Как всегда, выручила Оленька.

— А если тебя пошлют на Курилы? — спросила она.

— В каком смысле?

— В прямом. Там, говорят, тоже наши ракеты стоят.

— Курилы — это интересно, — уклончиво произнес Митя.

— Пообещай, что ты обязательно пришлешь мне свою фотографию на фоне вулкана.

— Обещаю. А разве на Курилах есть вулкан?

— Разумеется! — не очень уверенно сказала Оленька. — Курилы и без вулкана, смешно даже. Знаешь, а Рудик из соседнего подъезда, ну, такой рыжий, помнишь, в желтом галстуке ходил, и его за это чуть из комсомола не исключили, — так вот, Рудик служит в Венгрии, представляешь! Счастливый, за границей. Он тете Лиде, своей маме, такую кофточку прислал — закачаешься!

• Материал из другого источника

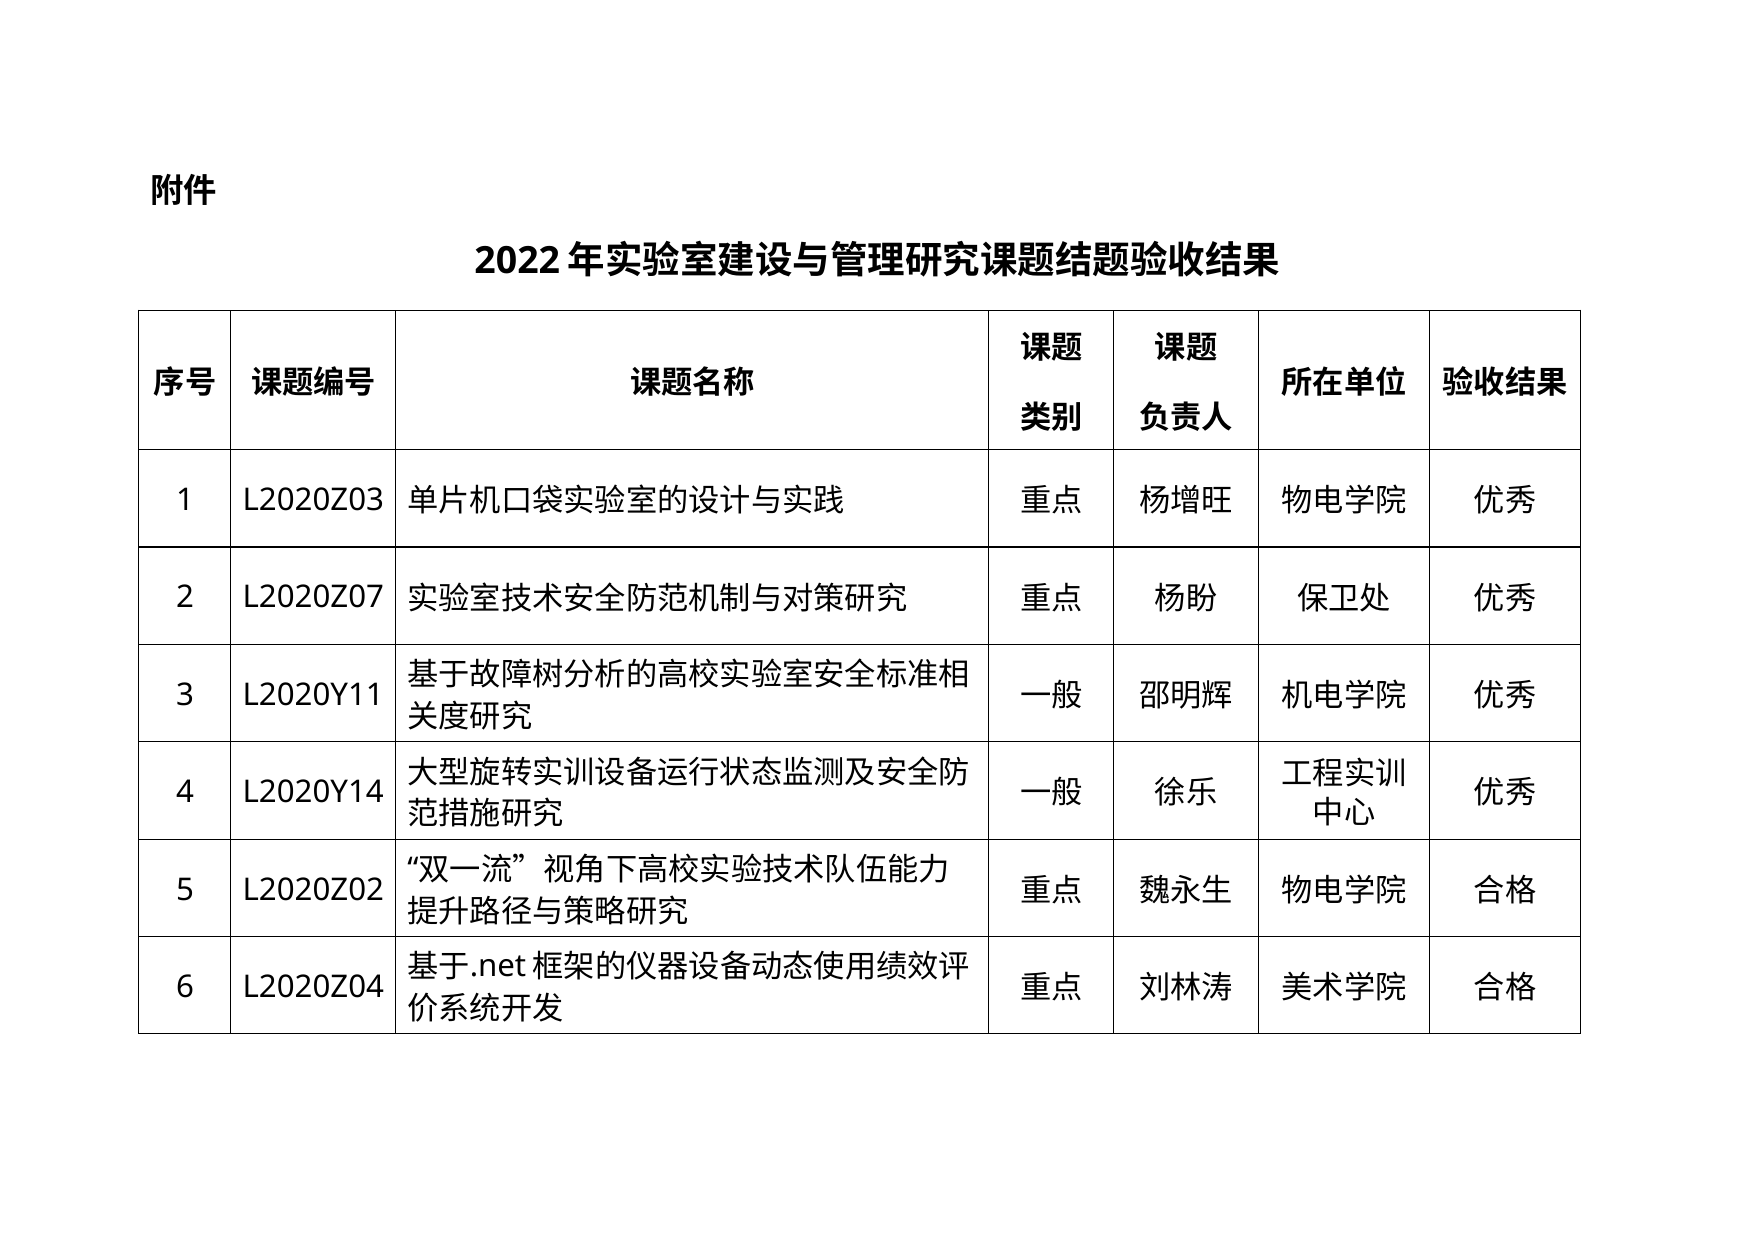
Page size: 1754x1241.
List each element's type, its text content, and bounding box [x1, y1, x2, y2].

table_cell 实验室技术安全防范机制与对策研究 [396, 548, 988, 644]
table_header 所在单位 [1259, 311, 1429, 449]
table_cell 合格 [1430, 937, 1580, 1033]
table_header 序号 [139, 311, 230, 449]
text 附件 [150, 154, 1604, 223]
table_cell 保卫处 [1259, 548, 1429, 644]
table_cell 刘林涛 [1114, 937, 1258, 1033]
table_header 验收结果 [1430, 311, 1580, 449]
table_cell 6 [139, 937, 230, 1033]
table_cell 一般 [989, 645, 1113, 741]
table_cell 机电学院 [1259, 645, 1429, 741]
table_cell 物电学院 [1259, 450, 1429, 546]
table_cell 优秀 [1430, 645, 1580, 741]
table_cell 物电学院 [1259, 840, 1429, 936]
table_cell 优秀 [1430, 548, 1580, 644]
table_cell L2020Y11 [231, 645, 395, 741]
table_cell L2020Z02 [231, 840, 395, 936]
table_cell “双一流”视角下高校实验技术队伍能力提升路径与策略研究 [396, 840, 988, 936]
table_header 课题编号 [231, 311, 395, 449]
table_cell 重点 [989, 937, 1113, 1033]
table_cell 美术学院 [1259, 937, 1429, 1033]
table_cell 重点 [989, 548, 1113, 644]
table_cell 重点 [989, 840, 1113, 936]
table_cell 一般 [989, 742, 1113, 838]
table_cell 5 [139, 840, 230, 936]
table_cell L2020Z07 [231, 548, 395, 644]
table_cell 4 [139, 742, 230, 838]
table_cell 工程实训中心 [1259, 742, 1429, 838]
table_cell 重点 [989, 450, 1113, 546]
table_cell L2020Z03 [231, 450, 395, 546]
table_cell 大型旋转实训设备运行状态监测及安全防范措施研究 [396, 742, 988, 838]
table_cell 1 [139, 450, 230, 546]
text 2022年实验室建设与管理研究课题结题验收结果 [150, 223, 1604, 292]
table_cell 基于.net框架的仪器设备动态使用绩效评价系统开发 [396, 937, 988, 1033]
table_cell 单片机口袋实验室的设计与实践 [396, 450, 988, 546]
table_cell 优秀 [1430, 450, 1580, 546]
table_cell 魏永生 [1114, 840, 1258, 936]
table_cell 杨增旺 [1114, 450, 1258, 546]
table_cell 徐乐 [1114, 742, 1258, 838]
table_cell L2020Z04 [231, 937, 395, 1033]
table_cell 2 [139, 548, 230, 644]
table_header 课题 类别 [989, 311, 1113, 449]
table_cell 合格 [1430, 840, 1580, 936]
table_cell 邵明辉 [1114, 645, 1258, 741]
table_cell 优秀 [1430, 742, 1580, 838]
table_cell 杨盼 [1114, 548, 1258, 644]
table_header 课题 负责人 [1114, 311, 1258, 449]
table_cell 基于故障树分析的高校实验室安全标准相关度研究 [396, 645, 988, 741]
table_header 课题名称 [396, 311, 988, 449]
table_cell 3 [139, 645, 230, 741]
table_cell L2020Y14 [231, 742, 395, 838]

— Я тебе тоже пришлю, если меня за границу отправят, — осипшим от волнения голосом сообщил Митя.

— Правда? Только, чур, мне голубенькую. Мне этот цвет очень идет.

В этот момент прозвенел звонок и толпа ринулась назад, и Оленька — вместе со всеми, и на ходу оглядывалась и улыбалась Мите странной, обещающей улыбкой.

Еще на пути к своему месту Митя с удивлением увидал, что человек, привлекший его внимание в начале представления, по-прежнему восседает с газетой в руках, словно он не в цирк пришел, а в читальный зал, и лицо его по-прежнему выражает рассеянность и скуку.

— Ты куда смотришь? — игриво спросила Оленька. — Почему не на меня? Может, тебе понравилась какая-нибудь зрительница?

— Нет, просто…

— Никаких «просто», — сказала Оленька и кокетливо коснулась пальчиком Митиной щеки, — сегодня ты должен смотреть только на меня… больше ни на кого, слышишь?

У Мити закружилась голова. Он опустился на жесткую скамью и нащупал узкую Оленькину ладонь в своей руке.

Потом, много позднее, он будет думать об этом своем состоянии как о досадном, непростительном недоразумении, которое помешало ему увидеть разгадку происшествия. Потому что в этот момент он отвлекся от человека с газетой, потому что теперь его интересовал лишь непослушный прозрачный локон на Оленькином виске.